いつアンパンマンが登場するのか気になり続けてきた視聴者も少なくないだろう。その原型ともいうべき、おなかをすかせた人にパンを届けてあげる〝太ったおんちゃん(アンパンマン)〟はすでに登場しているが、持ち込み先の出版社などには認められず、「アンパンマン」はいまだ命を吹き込まれていない状態だ。
手嶌治虫(眞栄田郷敦)からの依頼を受け嵩(北村匠海)がキャラクターデザイン、美術監督をつとめた映画『千夜一夜物語』は大ヒットを記録した。
「あなたのキャラクターを生み出す能力は、これまで見たどの漫画家たちよりも秀でている」と、手嶌は嵩の才能を絶賛する。これは、テレビアニメとなった『それいけ!アンパンマン』に登場したキャラクターが2009年3月の時点で1768体を記録しギネス認定されたやなせたかしがなし得た偉業を予言するかのようでもあった。
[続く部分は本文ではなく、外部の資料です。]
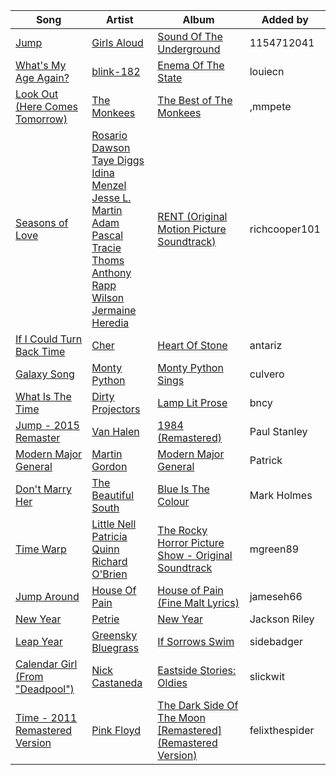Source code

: | Song | Artist | Album | Added by |
|-|-|-|-|
| [Jump](https://open.spotify.com/track/77XwQEPxhY65b8rPszET9u) | [Girls Aloud](https://open.spotify.com/artist/12EtLdLfJ41vUOoVzPZIUy) | [Sound Of The Underground](https://open.spotify.com/album/5lruCC2nlwy21JwWLpjrrS) | 1154712041 |
| [What's My Age Again?](https://open.spotify.com/track/4LJhJ6DQS7NwE7UKtvcM52) | [blink-182](https://open.spotify.com/artist/6FBDaR13swtiWwGhX1WQsP) | [Enema Of The State](https://open.spotify.com/album/652N05EcNH1a4bIlUixQE2) | louiecn |
| [Look Out (Here Comes Tomorrow)](https://open.spotify.com/track/68tmmZ7KAeiaUIvVVOOeaH) | [The Monkees](https://open.spotify.com/artist/320EPCSEezHt1rtbfwH6Ck) | [The Best of The Monkees](https://open.spotify.com/album/338yWfNJWW2SXxVfIdczUD) | ,mmpete |
| [Seasons of Love](https://open.spotify.com/track/5gw8HNcrqliEw0X6pPrPvG) | [Rosario Dawson](https://open.spotify.com/artist/5gGhRZgP9BJL9fsFdvTzeX)<br>[Taye Diggs](https://open.spotify.com/artist/6jRmwlzMVSICyO97aN7UnT)<br>[Idina Menzel](https://open.spotify.com/artist/73Np75Wv2tju61Eo9Zw4IR)<br>[Jesse L. Martin](https://open.spotify.com/artist/5jpma87NOuRoh5FMf0CW5I)<br>[Adam Pascal](https://open.spotify.com/artist/0bvwPCit9Yh0yVdLKGnXRi)<br>[Tracie Thoms](https://open.spotify.com/artist/00BueEoowSUVGZoCR5yIRL)<br>[Anthony Rapp](https://open.spotify.com/artist/3GZGJ33pJdAdUL6IQpK8mR)<br>[Wilson Jermaine Heredia](https://open.spotify.com/artist/2wpskShaCrgkVcET4JzTAV) | [RENT (Original Motion Picture Soundtrack)](https://open.spotify.com/album/7JR7tGOAvqFSpVmDlCzHIJ) | richcooper101 |
| [If I Could Turn Back Time](https://open.spotify.com/track/6mYrhCAGWzTdF8QnKuchXM) | [Cher](https://open.spotify.com/artist/72OaDtakiy6yFqkt4TsiFt) | [Heart Of Stone](https://open.spotify.com/album/3srdrIrP3V7LTmRujRfLhK) | antariz |
| [Galaxy Song](https://open.spotify.com/track/34yg9VNqMh8WLKCAipKXgO) | [Monty Python](https://open.spotify.com/artist/5IxfhXIHjAOAqibxl90NZO) | [Monty Python Sings](https://open.spotify.com/album/57awupvncNEIad7j0lkOuT) | culvero |
| [What Is The Time](https://open.spotify.com/track/1Z3RQFrjlpxtD0vXuLRQJD) | [Dirty Projectors](https://open.spotify.com/artist/5VF0YkVLeVD4ytyiyVSIiF) | [Lamp Lit Prose](https://open.spotify.com/album/03CZTX0lcoZGy71rOHnDxn) | bncy |
| [Jump - 2015 Remaster](https://open.spotify.com/track/7N3PAbqfTjSEU1edb2tY8j) | [Van Halen](https://open.spotify.com/artist/2cnMpRsOVqtPMfq7YiFE6K) | [1984 (Remastered)](https://open.spotify.com/album/3REUXdj5OPKhuDTrTtCBU0) | Paul Stanley |
| [Modern Major General](https://open.spotify.com/track/4ZXS9JX2ppc1GD6ytZz5yV) | [Martin Gordon](https://open.spotify.com/artist/48RtnmLm9yaeL0DQtST0An) | [Modern Major General](https://open.spotify.com/album/1ODCusT4pjFbuTtELYmy9O) | Patrick |
| [Don't Marry Her](https://open.spotify.com/track/20abcpNIRjDmyFoAbFozil) | [The Beautiful South](https://open.spotify.com/artist/4fomCZiFUMX73KJ0YQ0V90) | [Blue Is The Colour](https://open.spotify.com/album/14CFxfus4QKYtVW8oQkbp2) | Mark Holmes |
| [Time Warp](https://open.spotify.com/track/4WFeJTXNHIS2wURtwlAkhu) | [Little Nell](https://open.spotify.com/artist/213WFYdlgojElnXhDyhwke)<br>[Patricia Quinn](https://open.spotify.com/artist/7Akz0poR4eUgNM0ciCWqIs)<br>[Richard O'Brien](https://open.spotify.com/artist/0aIOdrjH5s3hJqxmKoAEUg) | [The Rocky Horror Picture Show - Original Soundtrack](https://open.spotify.com/album/4QviryaneolcRmDB57SLco) | mgreen89 |
| [Jump Around](https://open.spotify.com/track/3TZwjdclvWt7iPJUnMpgcs) | [House Of Pain](https://open.spotify.com/artist/0AuW7OCyKfFrsMbtHrYgIV) | [House of Pain (Fine Malt Lyrics)](https://open.spotify.com/album/2z37UnazitI7yDEF0IjE0v) | jameseh66 |
| [New Year](https://open.spotify.com/track/1TH4FpPa6E93XSbaaC6kCN) | [Petrie](https://open.spotify.com/artist/5emXRrMfHjfZIRqy0HcL8a) | [New Year](https://open.spotify.com/album/1ZobcmAVjJHZZvaJhw3CTE) | Jackson Riley |
| [Leap Year](https://open.spotify.com/track/60tfD2YgDiwyOloZbE5xtE) | [Greensky Bluegrass](https://open.spotify.com/artist/33bzrYoIWLx5uox3y0VtHn) | [If Sorrows Swim](https://open.spotify.com/album/1jnmGCx7YTjj5RWBMPXmkH) | sidebadger |
| [Calendar Girl (From "Deadpool")](https://open.spotify.com/track/3T73RYVFDT70I8pEv4t97C) | [Nick Castaneda](https://open.spotify.com/artist/2KOWpa63Qg3nxCyzoUydM3) | [Eastside Stories: Oldies](https://open.spotify.com/album/1GAbV3SnjFptf5zPSazcqK) | slickwit |
| [Time - 2011 Remastered Version](https://open.spotify.com/track/4xHWH1jwV5j4mBYRhxPbwZ) | [Pink Floyd](https://open.spotify.com/artist/0k17h0D3J5VfsdmQ1iZtE9) | [The Dark Side Of The Moon [Remastered] (Remastered Version)](https://open.spotify.com/album/2WT1pbYjLJciAR26yMebkH) | felixthespider |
映画のヒットという流れにのって、嵩の担当編集者(平井珠生)もなんでも好きに書いてくれと依頼する。この風にのって、
「あれをお願いしてみたら?」
と、のぶ(今田美桜)はすかさず持ちかける。
あれとはもちろん〝太ったおんちゃん〟のことだ。作品に目を通した編集者も「できれば少し減量できませんか?」とおそるおそる本音を口にするが、
「できません! 個性ですから」
と、のぶは自信たっぷり、きっぱりと断る。
のぶのプッシュもあってか、『アンパンマン』はついに雑誌に掲載された。しかし、この〝太ったおんちゃん〟のヒーローは、のぶ以外にはなかなか理解されず、家族たちにすらもうちょっとかっこいいものにできなかったのかと言われてしまう始末だ。
「かっこよくなっても、強くなっても、いけないんです」
幼いころに「はちきん」と呼ばれた活発な女性だったのぶは、悪いやつをこらしめるのが正しいと思っていたという。しかし、それは相手に恨みを残すだけで、本当の正義ではないのかもしれないということを、〝太ったおんちゃん〟に気付かされたのだと。
本作で序盤からずっと掲げられてきたテーマは「逆転しない正義」というものだ。正義とは、その視点や立場によって真逆のものになりうるものだということをさまざまな局面で実感してきた。のぶがアンパンマンに抱く気持ちはまさにそれである。
しかし、雑誌に掲載された「アンパンマン」は、結果として大きな人気を獲得することができなかった。どうして人気が出ないのかと八木(妻夫木聡)らも考えるが、
「うまくいえないんですけど、かっこよくなっても、強くなっても、いけないんです」
と、嵩は相変わらず気弱な雰囲気を漂わせながらも強く主張する。嵩の思い、逆転しない正義は伝わるのだろうか。